DataBricks Announces Spark SQL for Manipulating Structured Data Using Spark
With the advent of Hadoop, building a data warehouse for processing big data became easier. However, querying Hadoop still required writing MapReduce jobs, which in turn required specialized development skills and a non-trivial amount of effort. Hive solved this problem by providing a familiar SQL querying engine on top of Hadoop, that translates SQL into MapReduce jobs. Spark provides a similar SQL querying engine called Shark. Shark still relies on Hive for query-planning, but uses Spark instead of Hadoop during the physical execution phase. With Spark SQL, DataBricks is investing into an alternative SQL engine, one that is divorced from Hive.
InfoQ reached out to Michael Armbrust and Reynold Xin, software engineers at DataBricks, to learn more about Spark SQL.
InfoQ: When did the development of Spark SQL start?
Michael and Reynold: It all started when Michael joined Databricks back in November. He is the one spearheading the effort.
InfoQ: What were the main reasons that you decided to shift away from Hive and Shark, in favor of native Spark SQL implementation?
Michael and Reynold: We are moving away from Shark’s current execution engine that depends on Hive and will use Spark SQL as the new execution engine for Shark. The main reason for the shift is to improve maintainability of the code base and in turn enable rapid development so our users can benefit from both performance optimizations and a better feature set.
Together the team has written five or six query engines, including ones that are powering the most important databases in the world. This is our attempt to “do it right.”

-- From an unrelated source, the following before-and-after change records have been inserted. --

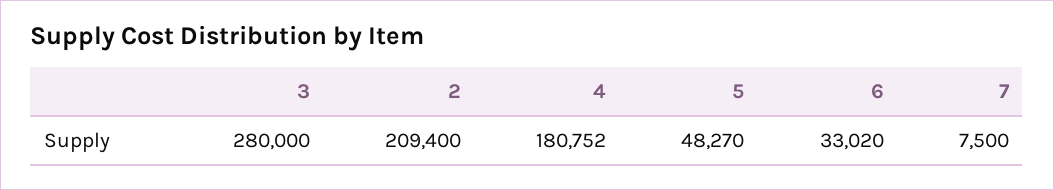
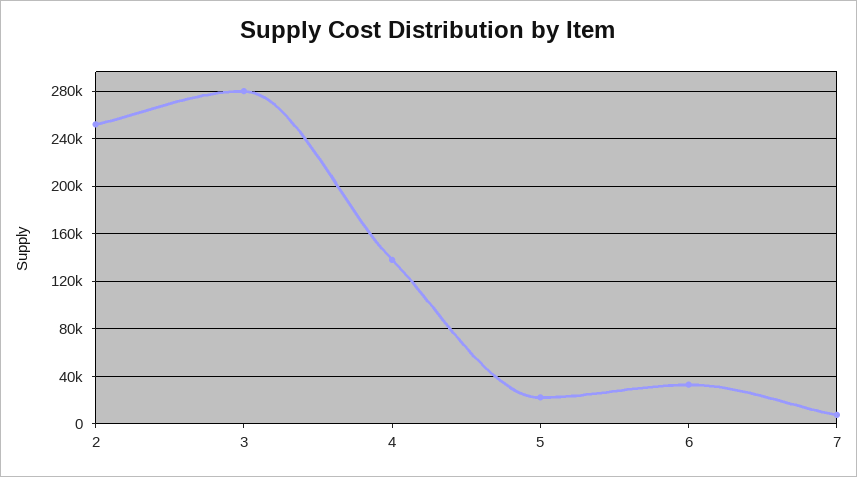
2: 209400 -> 250000
4: 180752 -> 140000
5: 48270 -> 20000

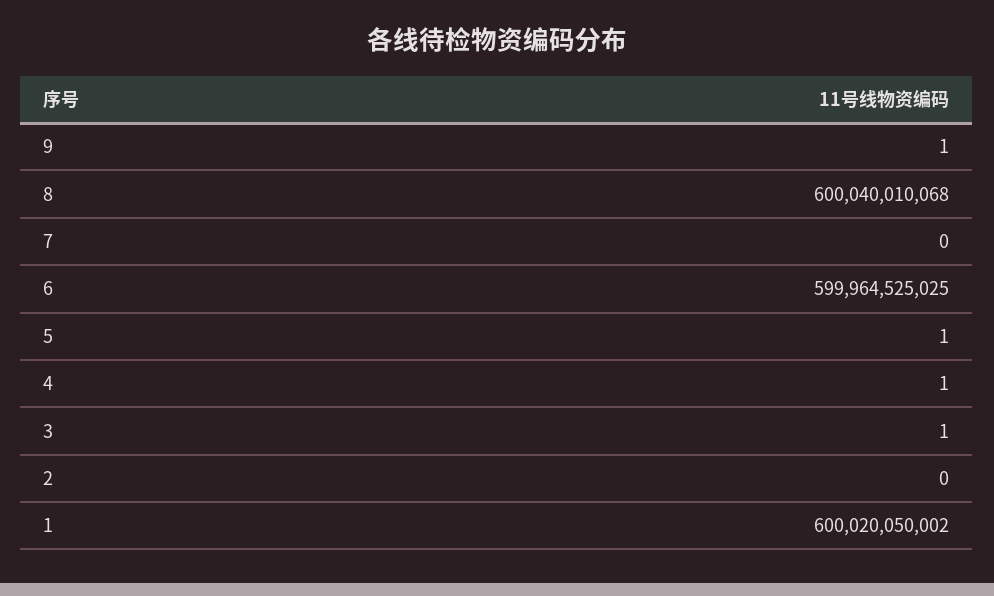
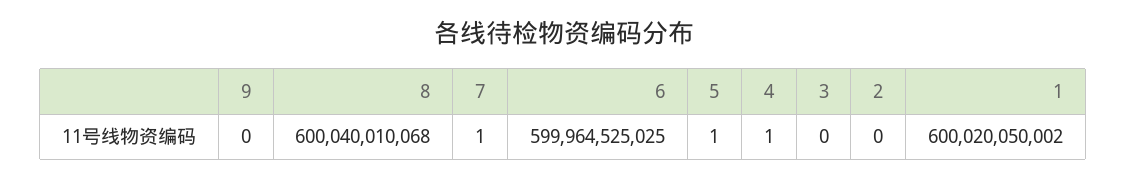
9: 1 -> 0
7: 0 -> 1
3: 1 -> 0

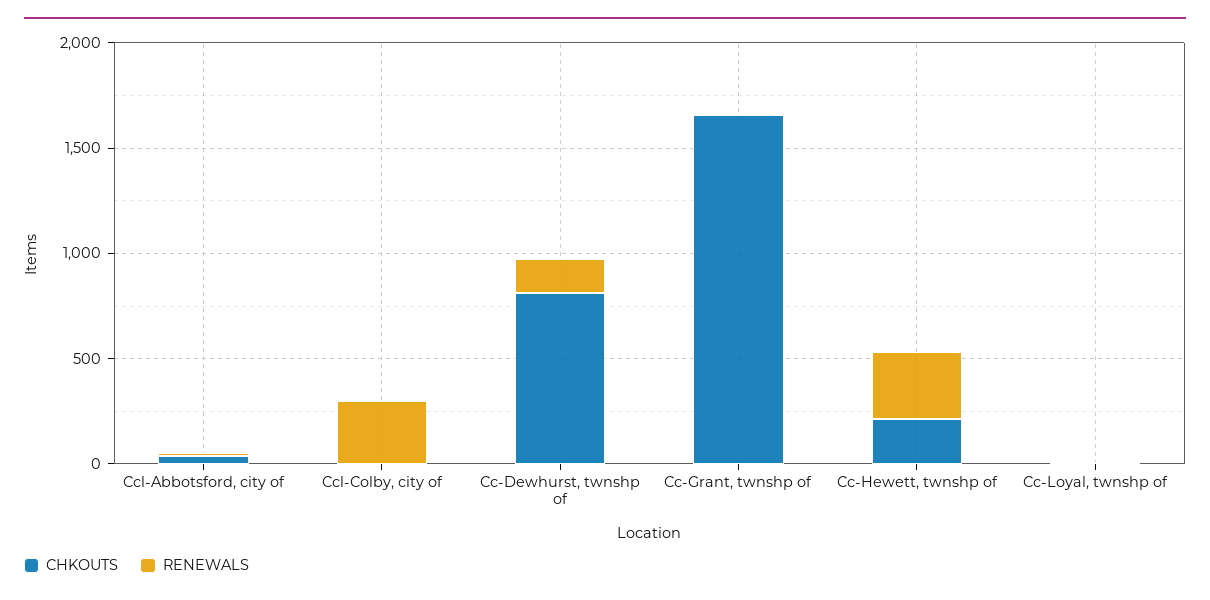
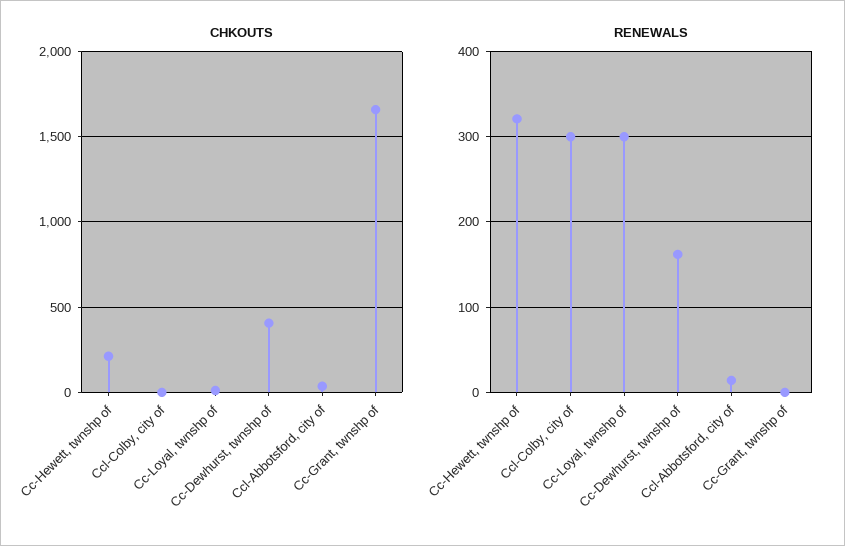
CHKOUTS, Cc-Dewhurst, twnshp of: 800 -> 400
RENEWALS, Cc-Loyal, twnshp of: 0 -> 300

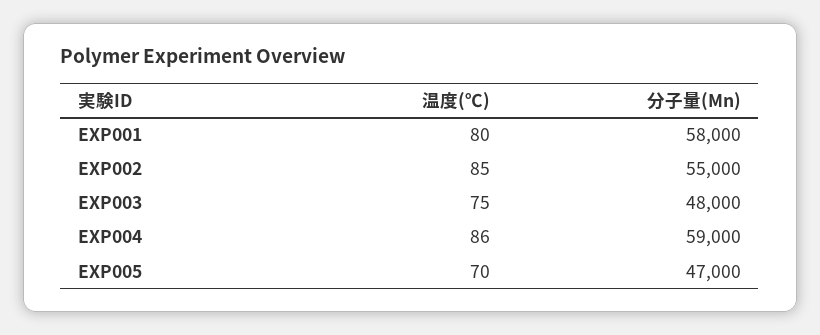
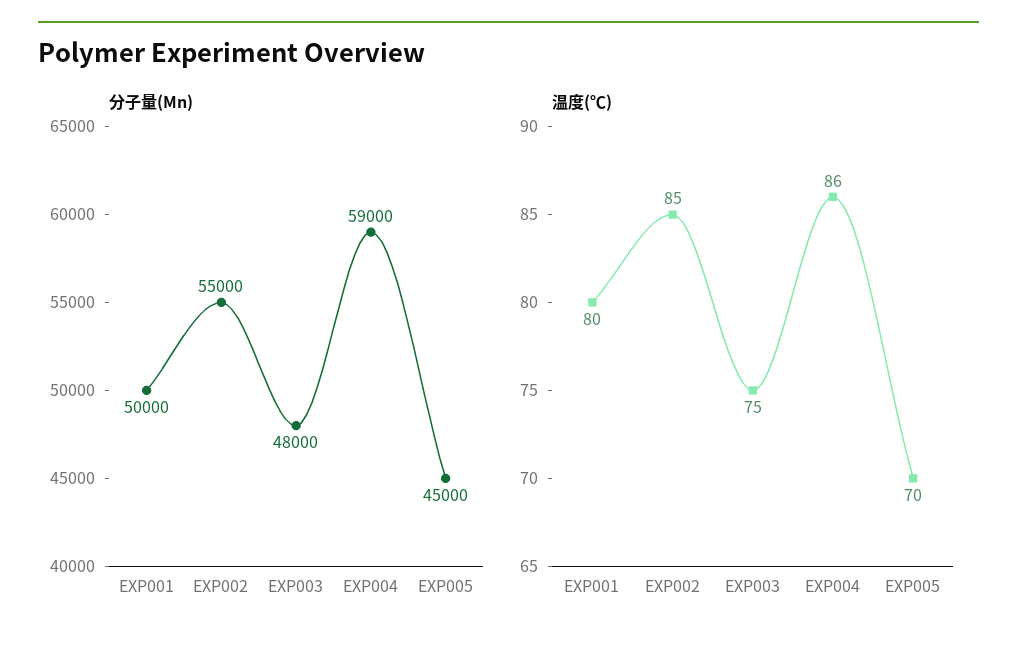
分子量(Mn), EXP001: 58000 -> 50000
分子量(Mn), EXP005: 47000 -> 45000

The current Hive query optimizer has a lot of complexity built-in to address the limitations of MapReduce, and many of those simply don’t apply in the context of Spark. By designing our own query optimizer and execution framework, we have substantially simplified the design. Spark SQL presents a very clean abstraction for building query optimizers and distributed query engines, allowing us to rapidly improve the performance of the engine.
InfoQ: Tell us more about Catalyst. Is this the SQL Execution Engine behind Spark SQL?
Michael and Reynold: Catalyst is actually an implementation-agnostic optimizer framework, not an execution engine. It is developed as part of Spark SQL, but we envision other query engines might use it in the future. Spark SQL is a complete execution engine that leverages Catalyst.
Building a query optimizer is a pretty daunting task. Catalyst incorporates years of advanced research in building simpler yet more powerful query optimizers and makes this daunting task much easier. In Catalyst, optimization rules that would take thousands of lines in other systems are now in the tens of lines. Using simple, composable rules makes it much easier to reason about the correctness of the system. This simplicity also makes the system easier to maintain, and more importantly, to improve.
Michael and Reynold: SparkSQL enables several new ways for developers to interact with their data. First, it allows them to apply schemas to their existing RDDs. This addition of schema information makes it possible to run SQL queries over RDDs, in addition to Spark’s already powerful repertoire of transformations.
This functionality is only one part of the story. Spark SQL also allows developers to read and write data from existing sources (Hive and Parquet now; Avro, HBase, Cassandra, etc in the future).
InfoQ: According to your blog-post, Spark SQL is available in Spark 1.0 as Alpha. When do you anticipate 1.0 will be released?
Michael and Reynold: We are getting really close for code freeze for Spark 1.0. If the QA period goes smoothly, Spark 1.0 should be released towards the end of this month.